Grâce au sociofinancement
Selon l’Institut national de santé publique du Québec (INSPQ), un désert alimentaire est un «secteur qui procure un faible accès à des commerces pouvant favoriser une saine alimentation et qui est défavorisé sur le plan socioéconomique». Le quartier Saint-Henri Ouest est un désert alimentaire depuis plusieurs décennies et après y avoir vécu plus de 6 ans, Dimitri prêtait de plus en plus attention à cet enjeu que la pandémie est venue exacerber. De la fenêtre de son appartement, il voyait les files interminables devant l’épicerie IGA qui avait déjà du mal à adéquatement desservir le quartier avant la COVID-19. La Mission Bon Accueil, elle, subissait le même sort et a dû suspendre l’inscription de nouvelles personnes à sa liste de bénéficiaires du panier alimentaire parce que l’offre ne réussissait malheureusement pas à suivre la demande.
Fort de son expérience de consultation en innovation sociale et voyant sa liste de clients diminuer avec la pandémie, il a vu en cette période une occasion intéressante de mettre ses compétences directement au profit de sa communauté. Ce qui a commencé par la création d’un logo, d’une page Facebook et d’une pétition est rapidement devenu le projet de toute une communauté. Il a recueilli plus de 800 signatures en un mois et cela est venu confirmer le besoin et renforcer le projet sur lequel lui et d’autres habitants du quartier travaillaient. Il a tout de même fait face à des résidents plus sceptiques qui, victimes directes de l’embourgeoisement depuis de nombreuses années, avaient du mal à considérer des «étrangers» du quartier comme vecteurs de changement positif. Cela ne l’a toutefois pas freiné dans son élan et n’a pas empêché sa campagne de sociofinancement d’être un franc succès avec l’atteinte de 102% de l’objectif. En effet, la communauté croyait en son projet et voulait qu’il voie le jour. Aujourd’hui, l’une des plus grandes forces de la DAL est justement son ancrage communautaire.

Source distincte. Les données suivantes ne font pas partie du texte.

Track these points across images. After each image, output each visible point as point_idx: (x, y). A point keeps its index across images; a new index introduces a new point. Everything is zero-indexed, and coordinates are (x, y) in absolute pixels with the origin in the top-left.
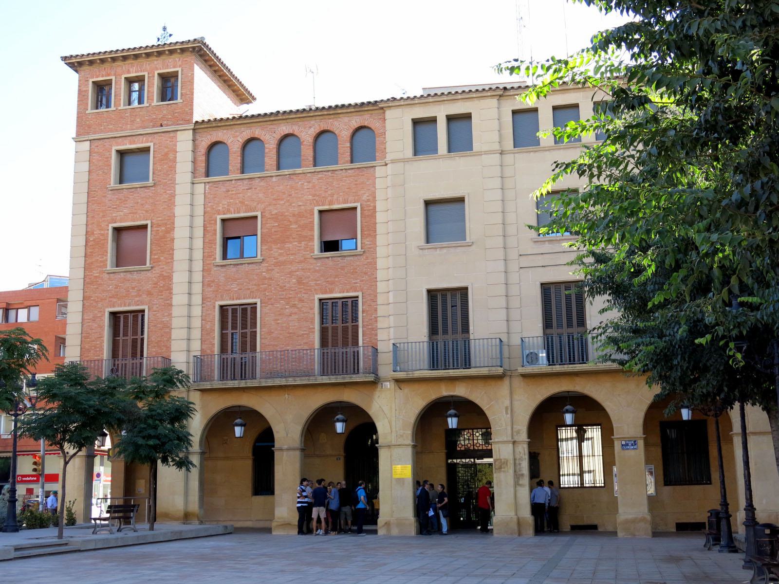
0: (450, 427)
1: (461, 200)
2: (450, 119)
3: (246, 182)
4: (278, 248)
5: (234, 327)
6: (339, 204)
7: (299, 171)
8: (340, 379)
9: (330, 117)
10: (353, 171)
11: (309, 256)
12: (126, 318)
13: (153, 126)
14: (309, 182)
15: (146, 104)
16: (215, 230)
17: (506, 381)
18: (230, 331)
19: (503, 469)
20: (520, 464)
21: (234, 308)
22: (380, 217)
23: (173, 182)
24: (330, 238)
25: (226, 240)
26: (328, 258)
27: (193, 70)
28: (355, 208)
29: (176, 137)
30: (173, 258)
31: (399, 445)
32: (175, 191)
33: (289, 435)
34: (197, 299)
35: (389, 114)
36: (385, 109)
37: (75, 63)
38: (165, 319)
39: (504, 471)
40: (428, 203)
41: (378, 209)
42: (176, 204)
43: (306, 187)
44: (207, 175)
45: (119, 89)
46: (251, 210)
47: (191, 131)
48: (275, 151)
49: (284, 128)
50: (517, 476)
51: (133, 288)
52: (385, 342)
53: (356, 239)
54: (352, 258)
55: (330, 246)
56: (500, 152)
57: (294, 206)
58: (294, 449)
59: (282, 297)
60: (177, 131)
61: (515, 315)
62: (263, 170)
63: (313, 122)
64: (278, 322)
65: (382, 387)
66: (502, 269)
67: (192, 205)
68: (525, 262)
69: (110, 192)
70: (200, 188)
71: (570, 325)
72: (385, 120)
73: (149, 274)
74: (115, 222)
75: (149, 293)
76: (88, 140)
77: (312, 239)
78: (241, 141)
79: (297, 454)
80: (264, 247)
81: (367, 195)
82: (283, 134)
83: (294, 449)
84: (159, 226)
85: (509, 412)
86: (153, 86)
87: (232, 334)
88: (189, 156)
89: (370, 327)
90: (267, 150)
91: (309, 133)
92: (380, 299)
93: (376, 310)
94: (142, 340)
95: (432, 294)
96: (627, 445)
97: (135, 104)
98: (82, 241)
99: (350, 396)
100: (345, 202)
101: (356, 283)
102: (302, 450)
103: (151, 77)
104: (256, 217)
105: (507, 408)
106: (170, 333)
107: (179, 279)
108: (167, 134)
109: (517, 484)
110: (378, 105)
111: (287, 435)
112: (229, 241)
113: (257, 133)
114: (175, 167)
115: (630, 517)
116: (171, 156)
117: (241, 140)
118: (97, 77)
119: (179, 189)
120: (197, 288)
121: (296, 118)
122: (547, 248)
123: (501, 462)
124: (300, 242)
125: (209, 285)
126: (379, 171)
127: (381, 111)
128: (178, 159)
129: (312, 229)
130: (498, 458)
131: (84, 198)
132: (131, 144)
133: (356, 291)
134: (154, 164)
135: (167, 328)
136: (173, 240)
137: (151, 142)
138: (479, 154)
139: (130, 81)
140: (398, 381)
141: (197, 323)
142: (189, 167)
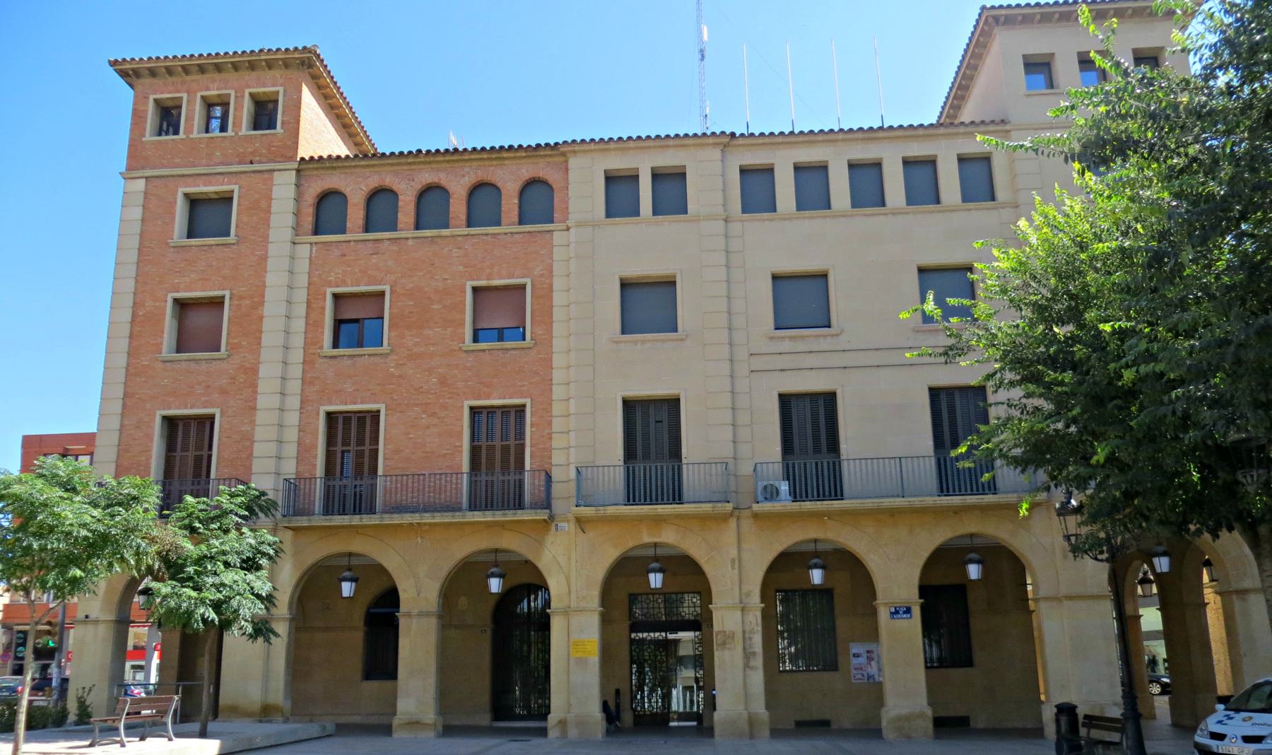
0: (653, 586)
3: (370, 245)
4: (412, 336)
5: (346, 442)
6: (501, 278)
7: (445, 232)
9: (491, 163)
10: (521, 236)
11: (457, 348)
13: (240, 163)
14: (460, 248)
15: (230, 133)
16: (323, 308)
17: (733, 523)
18: (339, 448)
19: (727, 646)
20: (750, 639)
21: (347, 416)
22: (558, 298)
23: (266, 239)
25: (338, 323)
26: (484, 350)
27: (300, 91)
29: (272, 179)
30: (259, 344)
32: (267, 252)
34: (294, 402)
36: (568, 155)
37: (129, 72)
38: (246, 428)
39: (729, 649)
40: (625, 285)
41: (555, 287)
42: (268, 270)
43: (456, 255)
44: (316, 232)
45: (191, 115)
47: (294, 172)
49: (427, 175)
50: (748, 655)
51: (199, 383)
53: (524, 328)
54: (517, 352)
56: (724, 217)
57: (437, 280)
58: (428, 614)
59: (417, 402)
60: (274, 170)
61: (744, 434)
64: (411, 436)
65: (557, 530)
66: (728, 372)
68: (757, 363)
69: (172, 249)
70: (304, 251)
71: (817, 450)
72: (567, 169)
73: (224, 365)
74: (178, 292)
75: (223, 392)
76: (142, 177)
77: (462, 324)
79: (433, 623)
80: (393, 334)
81: (541, 268)
82: (424, 183)
83: (428, 614)
84: (241, 298)
85: (737, 566)
86: (243, 112)
87: (343, 452)
88: (291, 206)
89: (541, 446)
90: (400, 204)
91: (461, 182)
92: (557, 409)
93: (550, 423)
94: (210, 457)
96: (897, 612)
101: (523, 386)
102: (440, 617)
103: (239, 98)
105: (733, 561)
106: (251, 447)
107: (268, 372)
109: (747, 666)
110: (558, 149)
111: (418, 595)
113: (388, 180)
115: (904, 711)
116: (263, 204)
117: (364, 189)
118: (162, 93)
119: (272, 250)
120: (295, 386)
121: (444, 161)
122: (787, 346)
125: (311, 383)
126: (558, 238)
127: (562, 159)
128: (273, 210)
129: (463, 312)
130: (721, 629)
132: (205, 186)
136: (261, 318)
137: (235, 184)
139: (209, 105)
140: (579, 521)
141: (292, 435)
142: (290, 220)
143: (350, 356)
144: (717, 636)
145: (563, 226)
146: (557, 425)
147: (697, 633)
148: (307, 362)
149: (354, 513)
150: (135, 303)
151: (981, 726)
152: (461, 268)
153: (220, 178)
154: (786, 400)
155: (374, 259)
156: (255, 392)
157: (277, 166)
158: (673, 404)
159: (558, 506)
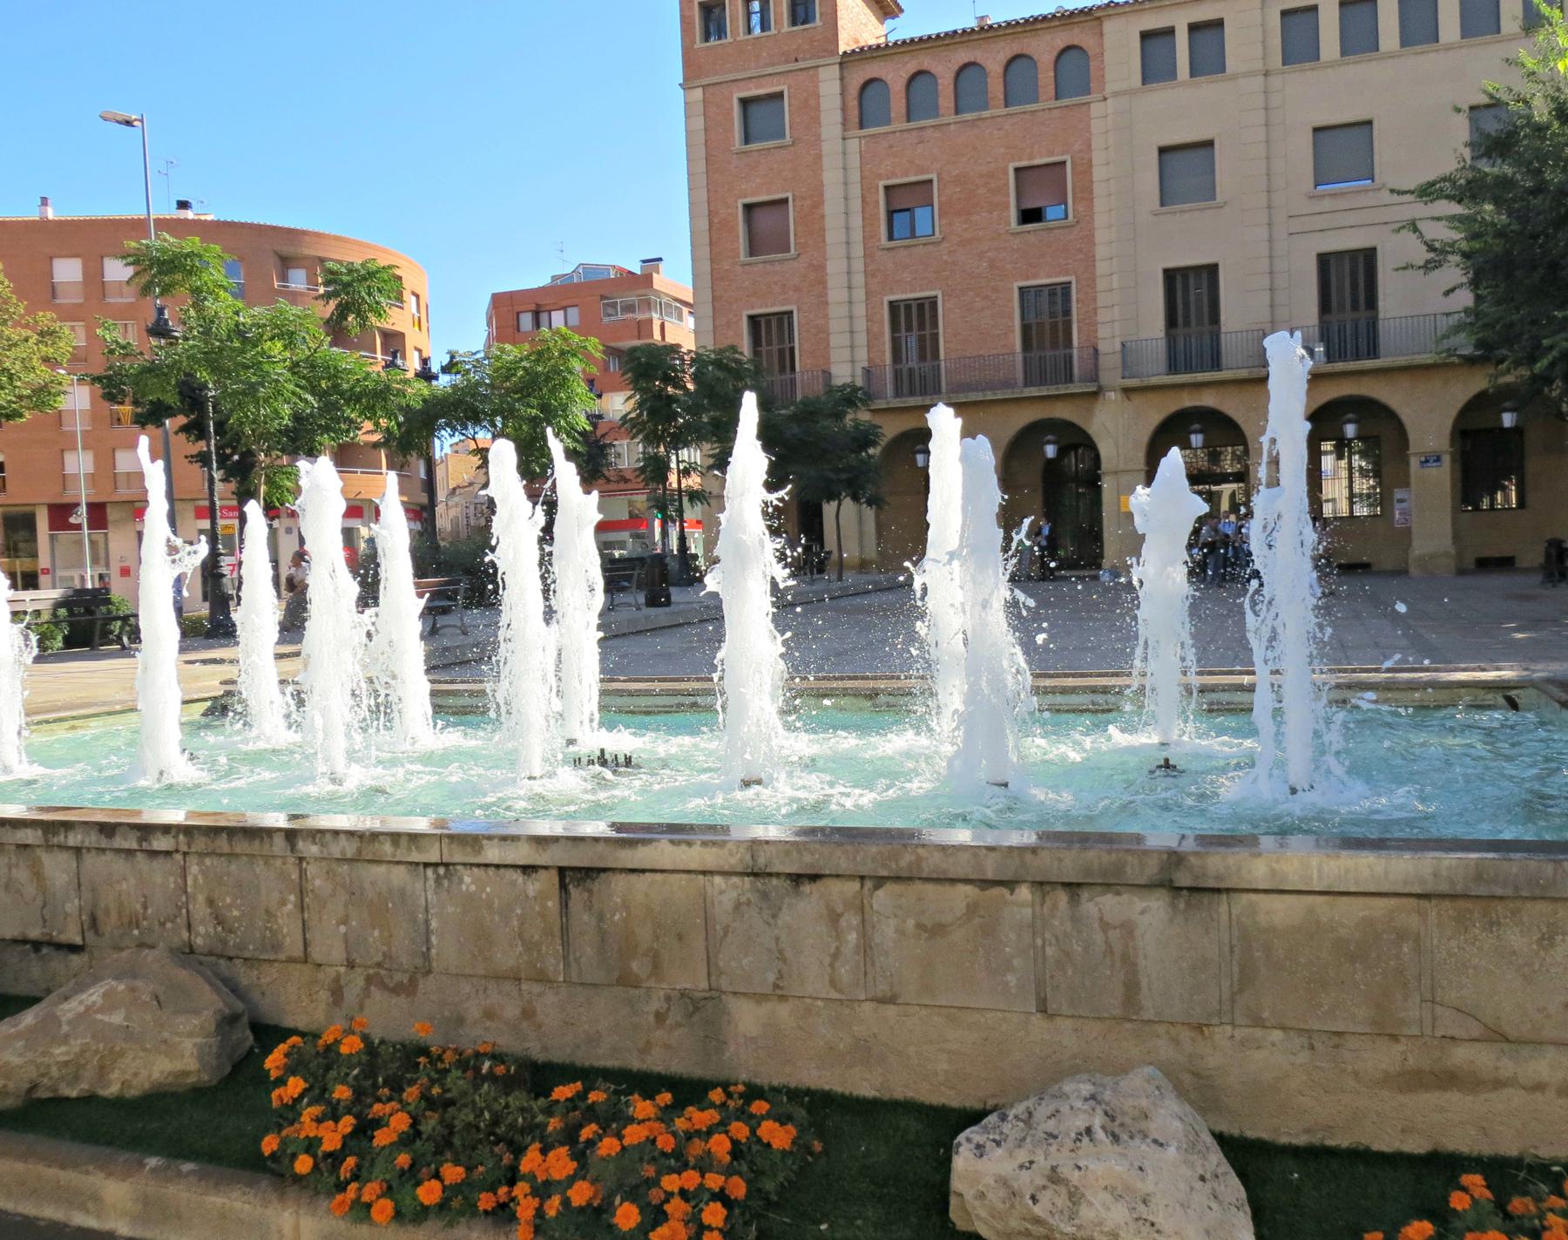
1: (1209, 144)
2: (1194, 28)
3: (914, 133)
5: (909, 328)
6: (1041, 157)
7: (986, 114)
8: (1053, 390)
12: (768, 323)
13: (787, 62)
15: (773, 31)
16: (877, 202)
18: (903, 333)
22: (1098, 173)
23: (818, 139)
24: (1030, 204)
25: (891, 213)
28: (1064, 163)
30: (824, 241)
34: (860, 294)
35: (1109, 26)
40: (1163, 151)
44: (861, 126)
46: (922, 172)
47: (837, 67)
48: (952, 87)
51: (775, 283)
52: (1109, 340)
53: (1066, 205)
55: (1030, 216)
62: (937, 115)
63: (1002, 44)
67: (845, 169)
70: (854, 145)
71: (1355, 307)
72: (1102, 34)
75: (797, 289)
77: (1007, 207)
78: (905, 75)
80: (944, 222)
84: (803, 198)
88: (837, 101)
90: (940, 88)
92: (1101, 284)
93: (1095, 299)
94: (792, 350)
95: (1170, 275)
96: (1427, 461)
97: (757, 31)
98: (704, 224)
99: (1063, 412)
100: (1051, 154)
104: (931, 181)
108: (805, 73)
112: (895, 215)
114: (818, 117)
116: (812, 102)
119: (826, 148)
120: (859, 279)
122: (1327, 204)
124: (990, 212)
125: (873, 276)
126: (1096, 109)
127: (1095, 23)
131: (701, 166)
132: (757, 88)
133: (1066, 275)
134: (790, 116)
135: (823, 333)
136: (823, 217)
138: (1234, 77)
140: (1127, 391)
141: (861, 325)
142: (838, 117)
143: (905, 247)
145: (1099, 96)
146: (1102, 299)
147: (1241, 485)
148: (868, 256)
149: (921, 395)
150: (710, 211)
151: (1526, 565)
152: (1002, 150)
153: (770, 78)
154: (1324, 261)
155: (920, 148)
156: (825, 288)
157: (821, 62)
158: (1210, 272)
159: (1105, 378)
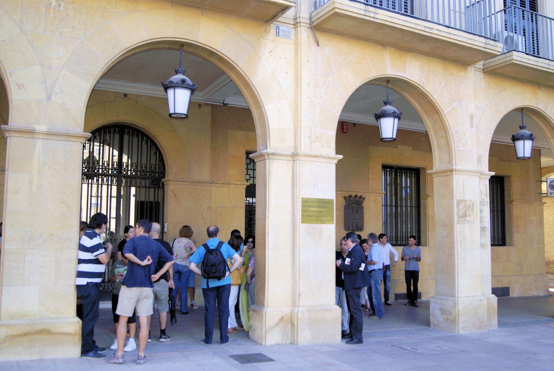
19: (468, 218)
31: (316, 156)
33: (53, 98)
39: (469, 222)
111: (49, 98)
123: (466, 205)
144: (458, 205)
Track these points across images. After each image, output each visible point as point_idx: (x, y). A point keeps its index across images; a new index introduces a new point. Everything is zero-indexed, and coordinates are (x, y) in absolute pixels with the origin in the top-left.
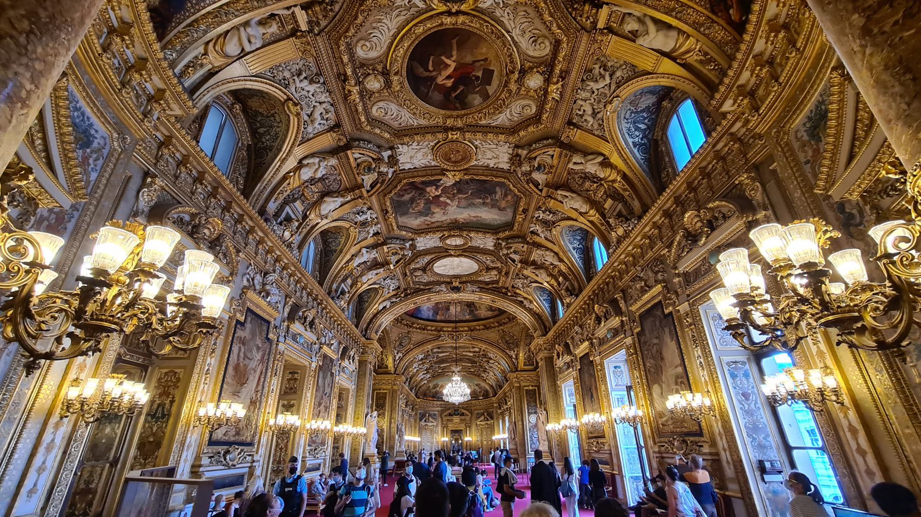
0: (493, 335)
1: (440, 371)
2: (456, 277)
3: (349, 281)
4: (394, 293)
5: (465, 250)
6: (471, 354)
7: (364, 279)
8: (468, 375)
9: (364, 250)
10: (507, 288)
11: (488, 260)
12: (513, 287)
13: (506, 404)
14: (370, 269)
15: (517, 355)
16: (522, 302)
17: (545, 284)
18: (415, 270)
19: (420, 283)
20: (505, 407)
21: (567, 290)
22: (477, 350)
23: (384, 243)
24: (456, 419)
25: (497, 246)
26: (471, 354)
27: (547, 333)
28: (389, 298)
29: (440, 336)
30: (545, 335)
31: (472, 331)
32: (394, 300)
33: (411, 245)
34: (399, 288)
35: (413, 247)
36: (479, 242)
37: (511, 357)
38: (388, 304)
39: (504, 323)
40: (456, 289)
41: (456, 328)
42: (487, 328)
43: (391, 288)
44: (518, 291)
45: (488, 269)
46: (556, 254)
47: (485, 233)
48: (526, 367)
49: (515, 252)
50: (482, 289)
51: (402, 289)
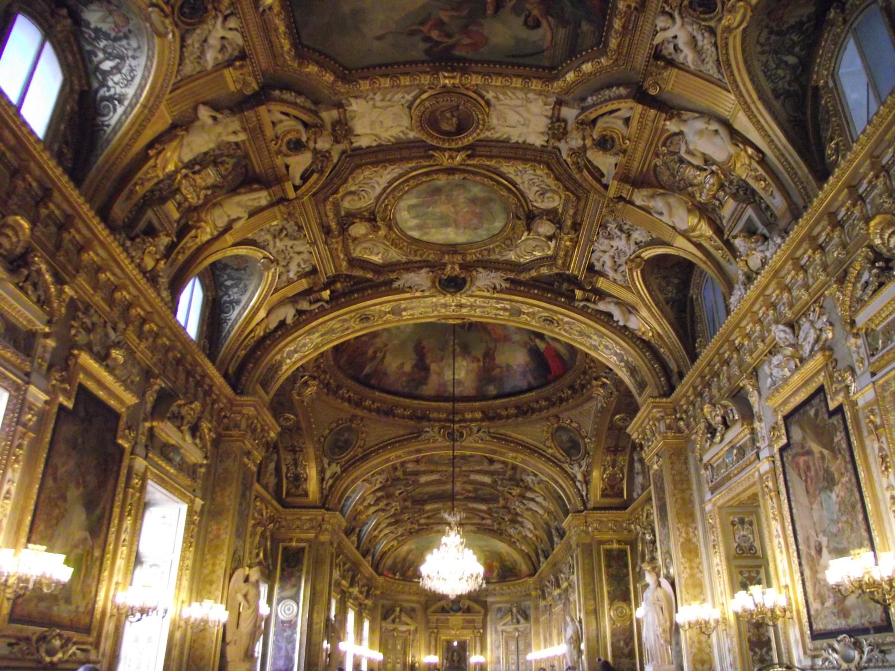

Avec les bénévoles, Dimitri et son équipe de 5 personnes exploitent cette entreprise en gardant en tête les différents segments du marché qu’ils desservent. Par exemple, la demande d’aliments frais provient surtout des individus et des ménages qui ont un style de vie qui leur permet de cuisiner régulièrement, ce qui est loin de représenter l’ensemble des résidents du quartier. Ainsi, parmi les projets d’expansion de la DAL, il y a celui d’une cuisine industrielle dans le local voisin afin de produire et vendre des repas chauds à partir des invendus de l’épicerie. C’est l’intégration stratégique de l’économie circulaire!
Dans un univers où les minorités visibles sont souvent stéréotypées comme occupant uniquement la place des bénéficiaires, Dimitri Espérance se positionne maintenant comme un modèle à suivre. Que vous soyez résident ou non du quartier Saint-Henri Ouest, allez faire un tour à cette épicerie située presque à l’angle des rues Notre-Dame Ouest et Saint-Rémi. Vous contribuerez directement à l’essor et à la redistribution de la richesse pour ce quartier tout en ayant accès à des aliments de qualité dans un cadre fort agréable!